◆ Task objective
Find each line in the entries below that contains the word "Polar" and copy it. Treat uppercase and lowercase letters as different.
═════ Provided records
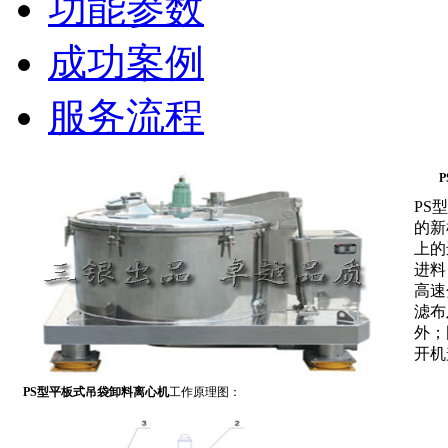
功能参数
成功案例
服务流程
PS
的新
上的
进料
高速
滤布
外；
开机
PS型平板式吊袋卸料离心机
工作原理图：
══════════
═════ Provided records
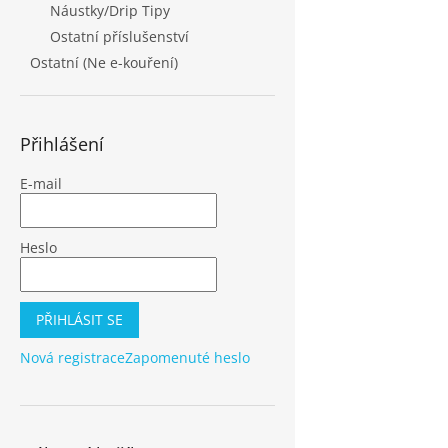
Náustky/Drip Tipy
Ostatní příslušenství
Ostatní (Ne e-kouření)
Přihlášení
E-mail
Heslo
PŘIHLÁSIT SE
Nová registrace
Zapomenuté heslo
══════════
═════ Provided records
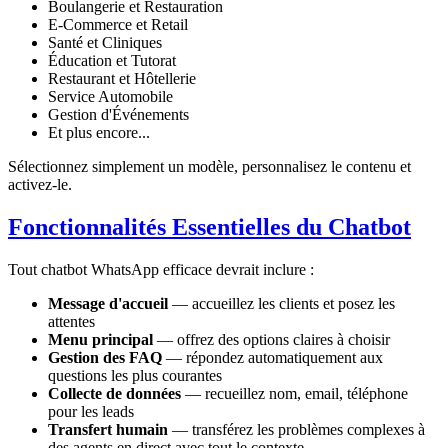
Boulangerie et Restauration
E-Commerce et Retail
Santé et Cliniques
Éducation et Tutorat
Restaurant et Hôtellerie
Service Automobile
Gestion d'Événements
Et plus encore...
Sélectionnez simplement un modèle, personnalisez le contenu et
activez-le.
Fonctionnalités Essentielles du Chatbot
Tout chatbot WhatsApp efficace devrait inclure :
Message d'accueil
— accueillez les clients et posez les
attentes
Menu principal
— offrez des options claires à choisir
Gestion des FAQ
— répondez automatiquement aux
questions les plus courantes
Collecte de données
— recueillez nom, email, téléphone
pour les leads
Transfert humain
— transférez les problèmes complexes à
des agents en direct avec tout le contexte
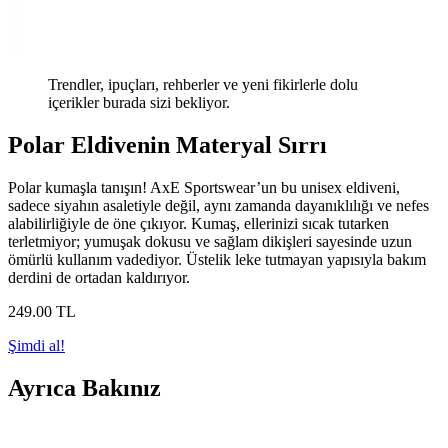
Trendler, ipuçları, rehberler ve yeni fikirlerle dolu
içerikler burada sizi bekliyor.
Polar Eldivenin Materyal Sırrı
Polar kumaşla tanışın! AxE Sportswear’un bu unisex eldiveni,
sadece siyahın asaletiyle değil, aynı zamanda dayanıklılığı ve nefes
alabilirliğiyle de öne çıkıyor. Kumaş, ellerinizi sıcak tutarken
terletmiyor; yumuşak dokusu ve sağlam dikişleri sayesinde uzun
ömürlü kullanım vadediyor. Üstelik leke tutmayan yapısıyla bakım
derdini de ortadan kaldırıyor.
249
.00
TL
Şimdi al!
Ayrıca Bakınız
══════════
◆ Answer box
Polar Eldivenin Materyal Sırrı
Polar kumaşla tanışın! AxE Sportswear’un bu unisex eldiveni,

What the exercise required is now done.